### Texte proposé:
___

CINEMA
LES APPARENCES de Marc Fitoussi : ne rien lâcher
Réalisateur éclectique, Marc Fitoussi s’essaie au drame teinté de thriller « façon Chabrol » avec Les apparences. Entre virtuosité et plaisir coupable, l’oeuvre est surtout un bel écrin pour Karin Viard, démente en bourgeoise vengeresse.
Vienne. Eve (Karin Viard) est l’épouse du grand chef d’orchestre Henri Monlibert (Benjamin Biolay). Elle se réjouit alors que le contrat à l’Opéra de ce dernier est reconduit. Femme dévouée à son mari, Eve jouit de son statut bourgeois et privilégié, aime jouer au couple parfait dans les diners mondains organisés entre francophones aisés de la ville. Toujours parfaitement coiffée et habillée, très attachée à son prestige et aux apparences, elle supervise également la Médiathèque Française de la ville.
Et si cette vie de rêve n’était qu’un leurre ? Un soir, Eve surprend son mari qui s’est isolé pour passer un coup de fil qu’il tient visiblement à tenir secret. Les jours qui suivent, les pistes s’accumulent et Eve est bien obligée d’arriver à la conclusion qu’Henri la trompe. Elle découvre qu’il entretient depuis un moment une liaison avec Tina (Laetitia Dosch) qui n’est autre que la maîtresse d’école de leur fils.

___

### Jeu de données:
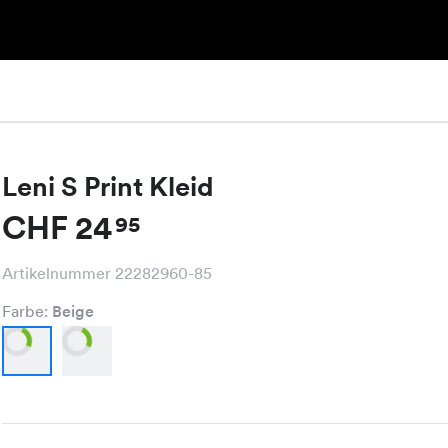
Leni S Print Kleid
CHF 24
95
Artikelnummer 22282960-85
Farbe:
Beige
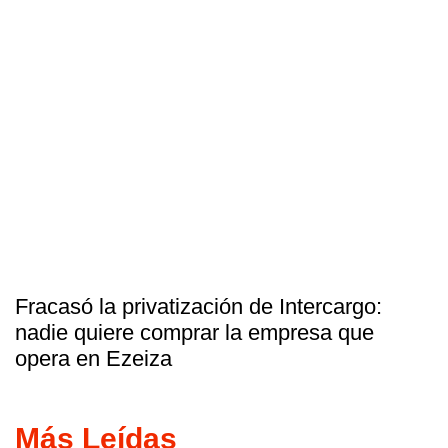
Fracasó la privatización de Intercargo:
nadie quiere comprar la empresa que
opera en Ezeiza
Más Leídas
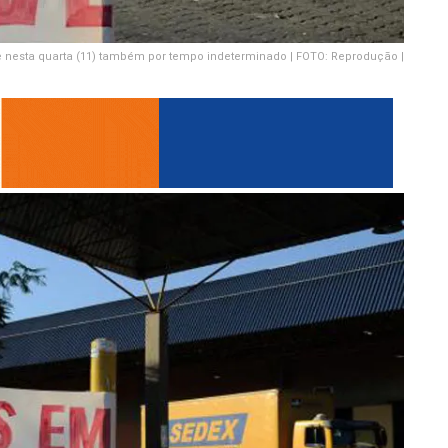
ve nesta quarta (11) também por tempo indeterminado | FOTO: Reprodução |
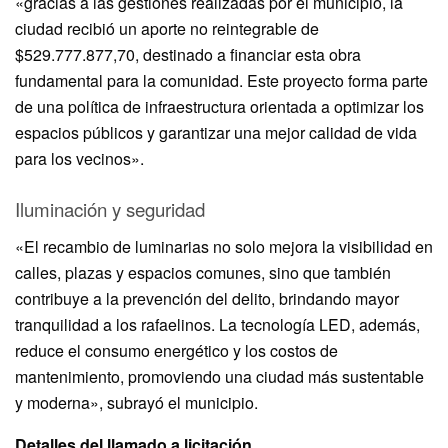
«gracias a las gestiones realizadas por el municipio, la
ciudad recibió un aporte no reintegrable de
$529.777.877,70, destinado a financiar esta obra
fundamental para la comunidad. Este proyecto forma parte
de una política de infraestructura orientada a optimizar los
espacios públicos y garantizar una mejor calidad de vida
para los vecinos».
Iluminación y seguridad
«El recambio de luminarias no solo mejora la visibilidad en
calles, plazas y espacios comunes, sino que también
contribuye a la prevención del delito, brindando mayor
tranquilidad a los rafaelinos. La tecnología LED, además,
reduce el consumo energético y los costos de
mantenimiento, promoviendo una ciudad más sustentable
y moderna», subrayó el municipio.
Detalles del llamado a licitación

___

### Consigne A:
D'après la critique du film Les apparences, qu'est-ce qui amène Eve à conclure que son mari la trompe ? Répondez en une à trois phrases.
### Consigne B:
Dites si chacune des affirmations suivantes concorde avec la critique du film Les apparences. Répondez par oui ou non et citez les mots du texte qui tranchent.
(i) Henri Monlibert est chef d'orchestre.
(ii) Eve dirige l'Opéra de Vienne.
(iii) Tina est la maîtresse d'école du fils d'Eve et d'Henri.
### Consigne C:
Reprenez la critique du film Les apparences à la suite de sa dernière phrase.

### Réponse rédigée A:
Un soir, Eve surprend Henri, qui s'est isolé pour passer un coup de fil qu'il tient visiblement à garder secret. Dans les jours qui suivent, les pistes s'accumulent, ce qui l'oblige à conclure qu'il la trompe.

### Réponse rédigée B:
(i) Oui : « l’épouse du grand chef d’orchestre Henri Monlibert ».
(ii) Non : « elle supervise également la Médiathèque Française de la ville ».
(iii) Oui : « Tina (Laetitia Dosch) qui n’est autre que la maîtresse d’école de leur fils ».

### Réponse rédigée C:
Progressivement, la femme trahie va se révéler être prête à tout pour sauver son couple. Mais elle a commis une erreur : lors d’un moment de faiblesse, elle s’était furtivement abandonnée dans les bras d’un jeune et séduisant garçon, Jonas (Lucas Englander), qui va la pourchasser. Le temps de quelques semaines, ce carré sentimental et obsessionnel va causer de nombreux dégâts…
Adaptation d’un livre de Karin Alvtegen, Les apparences est une belle incursion de Marc Fitoussi dans le genre du drame bourgeois aux accents de thriller. Sa mise en scène feutrée et élégante ne manque pas de souffle et l’intensité est décuplée par une très belle bande-originale signée Bertrand Burgalat.
La première partie du film est franchement virtuose et jouissive. On entre dans le monde plein de faux-semblants d’Eve. Même son prénom est faux : elle l’a raccourci pour faire plus chic, elle qui renie sans même plus vraiment s’en cacher ses origines modestes (sa mère lui fait à moitié honte, elle ne veut vivre que dans sa bulle dorée). Se plaisant à en faire des tonnes, à jouer à la femme bourgeoise et mondaine, traitant avec mépris en compagnie de sa copine Clémence (Pascale Arbillot) le petit personnel, Eve pourrait être franchement détestable. Mais quelque chose nous accroche, nous touche en elle. Peut-être ce ne je ne sais quoi au-delà des mots et des postures qui laisse entrevoir une vulnérabilité cachée, la peur constante de ne pas appartenir à ce monde privilégie ou de risquer d’en être exclu. C’est un personnage féminin très fort qui passe par tous les états (diva, grinçante, snob, touchante, vulnérable, forte…). Karin Viard a l’air de s’éclater dans son interprétation et le plaisir est communicatif. Marc Fitoussi a lui aussi l’air de prendre son pied en suivant le parcours vengeur de cette femme trompée qui n’est pas du genre à rester les bras croisés.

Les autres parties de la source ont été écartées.